Sunday, January 21, 2024

Questioning AI Alignment

I strongly suspect that AI alignment can’t mean what a lot of us think it means, because the popular framing of the problem includes category errors. For example, here is the first sentence of OpenAI’s blog on their approach:

Our alignment research aims to make artificial general intelligence (AGI) aligned with human values and follow human intent.

This evokes, to me, the controversial idea of evolutionary group selection: that our evolutionary impulses direct us to improve species outcomes, rather than our own. Generally speaking, forces that act on individuals are much easier to characterize and have much greater predictive power than forces that act on groups. When one encounters a framing like this, where whole sets of individuals are treated as a category, think explicitly about the elements of that set, and see what happens. Let’s look again at that opening sentence, but this time highlighting cases where sets are treated as indivisible:

Our [1] alignment research aims to make artificial general intelligence (AGI) [2] aligned with human [3] values and follow human [3] intent.

1: “Our” alignment research. In this case, “our” presumably means the portion of OpenAI’s research division performing this class of research. In this case, using a set instead of individuals is very likely justified, as a blog like this is an official publication of the company, and though there are occasional exceptions, the individuals working for the company are expected to align with its stated goals.

2: “AGI”. This is implicit, but of course OpenAI can only be talking about AGI systems which OpenAI can influence. I’ll touch briefly on this, below.

3: “Human” values and “human” intents. This is the big one. For example, I have to wonder, is there such a thing as human universal “values” and “intents”? Maybe, but if you were to think of the values you hold closest to your heart, closest to your sense of personal integrity, you can probably also think of humans that don’t share those values. The question absolutely needs to be asked: which humans’ values and intents are being considered? What coherent subset of humanity can we plug in, here, that would allow readers to be comfortable with the result?

There’s an idea I first encountered in George Orwell’s 1945 essay, You and the Atom Bomb:

It is a commonplace that the history of civilisation is largely the history of weapons. … [T]hough I have no doubt exceptions can be brought forward, I think the following rule would be found generally true: that ages in which the dominant weapon is expensive or difficult to make will tend to be ages of despotism, whereas when the dominant weapon is cheap and simple, the common people have a chance.

So, perhaps the development of the atom bomb didn’t augur a new age of despotism, I don’t want to argue the point. It’s certainly the case that high capital requirements and difficult construction constitute serious barriers to entry, and thus tend to benefit incumbents and discourage disruptors. AI research has had tremendous disruption, largely due to its recent low barrier to entry. But now, to reach the threshold of AGI, it has cost hundreds of millions of dollars to train state-of-the-art AI models, a cost which is out of reach of all but a handful of entities.

Are these, then, tools to concentrate power?
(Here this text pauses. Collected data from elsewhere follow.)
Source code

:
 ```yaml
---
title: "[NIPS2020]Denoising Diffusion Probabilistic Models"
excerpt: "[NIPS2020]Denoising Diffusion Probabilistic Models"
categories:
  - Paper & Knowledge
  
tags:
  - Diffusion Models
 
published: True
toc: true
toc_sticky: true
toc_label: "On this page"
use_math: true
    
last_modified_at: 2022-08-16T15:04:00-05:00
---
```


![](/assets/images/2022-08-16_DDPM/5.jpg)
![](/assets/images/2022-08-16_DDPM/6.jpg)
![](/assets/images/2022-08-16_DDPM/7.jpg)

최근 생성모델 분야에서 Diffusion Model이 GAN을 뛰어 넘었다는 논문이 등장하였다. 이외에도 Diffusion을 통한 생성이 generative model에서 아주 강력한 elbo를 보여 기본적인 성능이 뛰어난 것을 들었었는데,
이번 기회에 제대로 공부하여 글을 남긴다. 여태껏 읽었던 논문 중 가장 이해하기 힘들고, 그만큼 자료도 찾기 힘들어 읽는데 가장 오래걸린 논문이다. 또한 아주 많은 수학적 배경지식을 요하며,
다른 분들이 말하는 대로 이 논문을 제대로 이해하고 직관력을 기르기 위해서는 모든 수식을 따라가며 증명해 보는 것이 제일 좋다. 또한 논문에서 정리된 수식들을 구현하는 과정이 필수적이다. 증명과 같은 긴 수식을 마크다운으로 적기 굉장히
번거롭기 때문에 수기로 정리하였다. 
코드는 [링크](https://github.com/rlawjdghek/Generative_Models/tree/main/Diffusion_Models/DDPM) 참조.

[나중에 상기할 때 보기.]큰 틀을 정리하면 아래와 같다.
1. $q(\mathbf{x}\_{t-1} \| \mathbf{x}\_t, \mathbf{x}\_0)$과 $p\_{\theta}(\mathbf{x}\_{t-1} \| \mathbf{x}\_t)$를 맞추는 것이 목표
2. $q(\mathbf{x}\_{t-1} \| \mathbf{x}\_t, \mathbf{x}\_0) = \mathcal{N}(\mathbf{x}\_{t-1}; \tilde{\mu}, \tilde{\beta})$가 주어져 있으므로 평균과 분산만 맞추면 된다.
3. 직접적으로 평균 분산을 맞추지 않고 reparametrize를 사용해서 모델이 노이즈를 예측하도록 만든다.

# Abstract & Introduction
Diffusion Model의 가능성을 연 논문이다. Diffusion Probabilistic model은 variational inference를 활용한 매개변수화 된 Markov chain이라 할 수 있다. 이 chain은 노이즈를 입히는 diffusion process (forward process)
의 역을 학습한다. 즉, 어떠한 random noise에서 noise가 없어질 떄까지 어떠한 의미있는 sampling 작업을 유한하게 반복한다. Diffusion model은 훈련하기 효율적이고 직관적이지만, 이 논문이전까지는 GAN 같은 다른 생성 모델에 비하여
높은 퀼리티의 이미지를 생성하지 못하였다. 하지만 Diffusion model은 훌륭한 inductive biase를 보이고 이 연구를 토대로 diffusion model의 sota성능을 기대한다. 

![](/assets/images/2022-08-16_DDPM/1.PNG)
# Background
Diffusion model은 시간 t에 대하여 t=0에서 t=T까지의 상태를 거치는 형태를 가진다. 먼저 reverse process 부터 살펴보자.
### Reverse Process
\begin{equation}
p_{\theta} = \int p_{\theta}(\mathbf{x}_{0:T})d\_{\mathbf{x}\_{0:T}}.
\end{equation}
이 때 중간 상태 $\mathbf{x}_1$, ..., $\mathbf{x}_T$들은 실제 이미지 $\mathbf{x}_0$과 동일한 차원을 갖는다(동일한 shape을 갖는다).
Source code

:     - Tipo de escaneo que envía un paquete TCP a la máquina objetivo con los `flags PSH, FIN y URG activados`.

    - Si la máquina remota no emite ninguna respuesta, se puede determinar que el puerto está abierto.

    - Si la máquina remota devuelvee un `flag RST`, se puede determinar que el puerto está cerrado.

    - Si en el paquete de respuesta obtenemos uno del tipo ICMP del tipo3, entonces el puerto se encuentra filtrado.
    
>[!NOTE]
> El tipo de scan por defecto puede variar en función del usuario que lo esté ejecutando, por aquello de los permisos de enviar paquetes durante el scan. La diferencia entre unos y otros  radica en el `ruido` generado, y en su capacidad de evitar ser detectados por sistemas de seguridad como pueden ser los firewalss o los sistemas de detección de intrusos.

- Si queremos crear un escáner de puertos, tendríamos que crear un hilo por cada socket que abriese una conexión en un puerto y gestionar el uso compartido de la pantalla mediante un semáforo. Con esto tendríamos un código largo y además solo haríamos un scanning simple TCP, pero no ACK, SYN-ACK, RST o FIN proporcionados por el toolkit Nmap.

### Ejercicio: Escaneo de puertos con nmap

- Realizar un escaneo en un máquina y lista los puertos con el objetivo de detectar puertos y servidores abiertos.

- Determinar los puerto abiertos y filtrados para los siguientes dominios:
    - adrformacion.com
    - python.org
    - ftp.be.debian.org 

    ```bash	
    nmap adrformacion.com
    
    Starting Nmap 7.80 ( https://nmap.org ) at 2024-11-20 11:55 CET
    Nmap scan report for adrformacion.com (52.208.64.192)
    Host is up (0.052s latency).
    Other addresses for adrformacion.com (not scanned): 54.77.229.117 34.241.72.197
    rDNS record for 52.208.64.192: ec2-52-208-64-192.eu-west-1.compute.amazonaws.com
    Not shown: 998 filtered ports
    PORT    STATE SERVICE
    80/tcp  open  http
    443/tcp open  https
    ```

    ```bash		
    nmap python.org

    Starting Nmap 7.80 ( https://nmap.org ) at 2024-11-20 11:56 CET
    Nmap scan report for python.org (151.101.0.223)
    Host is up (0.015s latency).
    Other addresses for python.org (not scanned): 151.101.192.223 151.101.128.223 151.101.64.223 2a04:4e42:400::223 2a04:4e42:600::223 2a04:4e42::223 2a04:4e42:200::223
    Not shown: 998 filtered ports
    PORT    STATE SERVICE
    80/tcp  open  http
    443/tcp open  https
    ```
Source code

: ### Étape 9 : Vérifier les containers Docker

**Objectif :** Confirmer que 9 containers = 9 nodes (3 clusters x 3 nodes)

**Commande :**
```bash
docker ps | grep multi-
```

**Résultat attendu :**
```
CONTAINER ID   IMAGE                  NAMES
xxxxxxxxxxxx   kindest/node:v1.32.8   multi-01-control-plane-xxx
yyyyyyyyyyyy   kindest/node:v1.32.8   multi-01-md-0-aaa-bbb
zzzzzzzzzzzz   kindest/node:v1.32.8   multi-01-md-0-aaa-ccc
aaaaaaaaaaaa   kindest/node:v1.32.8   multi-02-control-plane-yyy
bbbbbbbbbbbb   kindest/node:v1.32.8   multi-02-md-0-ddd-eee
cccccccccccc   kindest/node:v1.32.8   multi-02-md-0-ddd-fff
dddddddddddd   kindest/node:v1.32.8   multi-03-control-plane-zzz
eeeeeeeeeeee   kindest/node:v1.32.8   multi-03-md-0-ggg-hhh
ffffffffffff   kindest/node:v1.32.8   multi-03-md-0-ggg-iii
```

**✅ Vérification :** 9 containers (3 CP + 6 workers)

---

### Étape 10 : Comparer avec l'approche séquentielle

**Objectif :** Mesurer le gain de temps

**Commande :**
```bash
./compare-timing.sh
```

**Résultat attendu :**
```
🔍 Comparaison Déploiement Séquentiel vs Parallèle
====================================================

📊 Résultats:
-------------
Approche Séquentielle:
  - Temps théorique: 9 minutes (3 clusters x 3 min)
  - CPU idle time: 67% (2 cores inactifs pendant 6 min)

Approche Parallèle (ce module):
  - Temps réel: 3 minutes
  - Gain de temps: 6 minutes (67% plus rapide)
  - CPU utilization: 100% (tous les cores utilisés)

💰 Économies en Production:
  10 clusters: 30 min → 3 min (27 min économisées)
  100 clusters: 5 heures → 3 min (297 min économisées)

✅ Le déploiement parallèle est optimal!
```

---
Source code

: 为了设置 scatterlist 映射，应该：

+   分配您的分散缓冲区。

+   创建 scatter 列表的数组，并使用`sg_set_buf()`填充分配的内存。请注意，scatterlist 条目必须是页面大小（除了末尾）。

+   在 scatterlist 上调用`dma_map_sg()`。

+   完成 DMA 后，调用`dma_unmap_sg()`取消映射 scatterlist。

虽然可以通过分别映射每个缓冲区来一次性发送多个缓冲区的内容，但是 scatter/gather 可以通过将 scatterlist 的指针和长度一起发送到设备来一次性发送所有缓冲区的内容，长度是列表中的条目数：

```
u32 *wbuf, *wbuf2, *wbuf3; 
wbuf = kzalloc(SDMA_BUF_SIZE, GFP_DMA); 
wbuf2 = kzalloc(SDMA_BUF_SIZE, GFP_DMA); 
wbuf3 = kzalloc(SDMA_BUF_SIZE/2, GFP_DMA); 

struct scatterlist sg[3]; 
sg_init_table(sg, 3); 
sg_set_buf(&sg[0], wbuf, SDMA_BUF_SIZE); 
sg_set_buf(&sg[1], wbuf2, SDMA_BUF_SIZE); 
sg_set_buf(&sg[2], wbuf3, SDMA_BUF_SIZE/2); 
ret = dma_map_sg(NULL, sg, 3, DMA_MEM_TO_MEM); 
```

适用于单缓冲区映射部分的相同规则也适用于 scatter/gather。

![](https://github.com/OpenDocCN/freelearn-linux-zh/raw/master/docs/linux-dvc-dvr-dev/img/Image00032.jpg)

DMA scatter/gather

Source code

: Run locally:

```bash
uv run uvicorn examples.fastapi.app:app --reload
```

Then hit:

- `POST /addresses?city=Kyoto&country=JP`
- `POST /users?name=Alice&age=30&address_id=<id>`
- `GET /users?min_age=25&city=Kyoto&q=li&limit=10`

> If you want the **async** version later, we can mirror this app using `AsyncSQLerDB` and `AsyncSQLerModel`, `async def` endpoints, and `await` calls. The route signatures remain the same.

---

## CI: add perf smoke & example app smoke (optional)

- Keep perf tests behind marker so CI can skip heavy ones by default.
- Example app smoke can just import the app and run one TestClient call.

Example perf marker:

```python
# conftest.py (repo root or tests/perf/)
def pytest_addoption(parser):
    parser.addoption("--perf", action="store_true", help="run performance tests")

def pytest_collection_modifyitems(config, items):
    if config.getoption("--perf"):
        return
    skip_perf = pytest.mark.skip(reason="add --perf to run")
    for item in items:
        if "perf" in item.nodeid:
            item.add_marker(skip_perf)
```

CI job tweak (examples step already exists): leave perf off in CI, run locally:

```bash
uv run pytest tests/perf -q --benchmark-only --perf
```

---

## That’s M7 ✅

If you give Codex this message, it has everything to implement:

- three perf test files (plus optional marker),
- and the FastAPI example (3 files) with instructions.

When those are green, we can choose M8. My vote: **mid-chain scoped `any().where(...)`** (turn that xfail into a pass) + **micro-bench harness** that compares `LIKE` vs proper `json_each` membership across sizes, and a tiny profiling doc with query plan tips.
Is there a research program to ensure that Mark Zuckerberg will act in alignment with human interests and values? That anyone would? On the other hand, these costs decline, probably according to Wright’s Law; and perhaps more importantly, the cost to run these models once they have been trained is orders of magnitude less than the cost to train them in the first place. Do the common people have a chance?

I’ll pull another quote from Orwell’s essay:

Some months ago, when the bomb was still only a rumour, there was a widespread belief that splitting the atom was merely a problem for the physicists, and that when they had solved it a new and devastating weapon would be within reach of almost everybody. (At any moment, so the rumour went, some lonely lunatic in a laboratory might blow civilisation to smithereens, as easily as touching off a firework.)

If AGI can be as powerful as it appears to be, would we want to live in a world where it’s controlled by a few, who put limits on how others are allowed to access the fruits of these inventions? Or is it better to live in a world where excessive intellectual power is available to essentially anyone? If AGI remains extremely expensive to build and operate, then we’ll probably end up in the former. If we make it cheap, over time, to develop and operate AGIs, then the consequences could be wondrous and catastrophic. (There’s more to say, here, but I’m trying to keep this post focused.)

Coming back to a point from before: OpenAI’s research program will only affect those AI models that OpenAI can itself influence. Their famous call for government regulation of their own business can be seen as an attempt to extend their influence over other AI developers. Which could have the consequence that others are inhibited from doing AI research, furthering OpenAI’s position in the market.

I am reasonably confident that the AI genie is out of the bottle, and that AGI is somewhere between “already here” and “inevitable in the near term”. Those who are explicitly researching AI alignment presumably have or are working towards their preferred operational definitions. The rest of us should be critical and skeptical of definitions coming from stakeholding actors.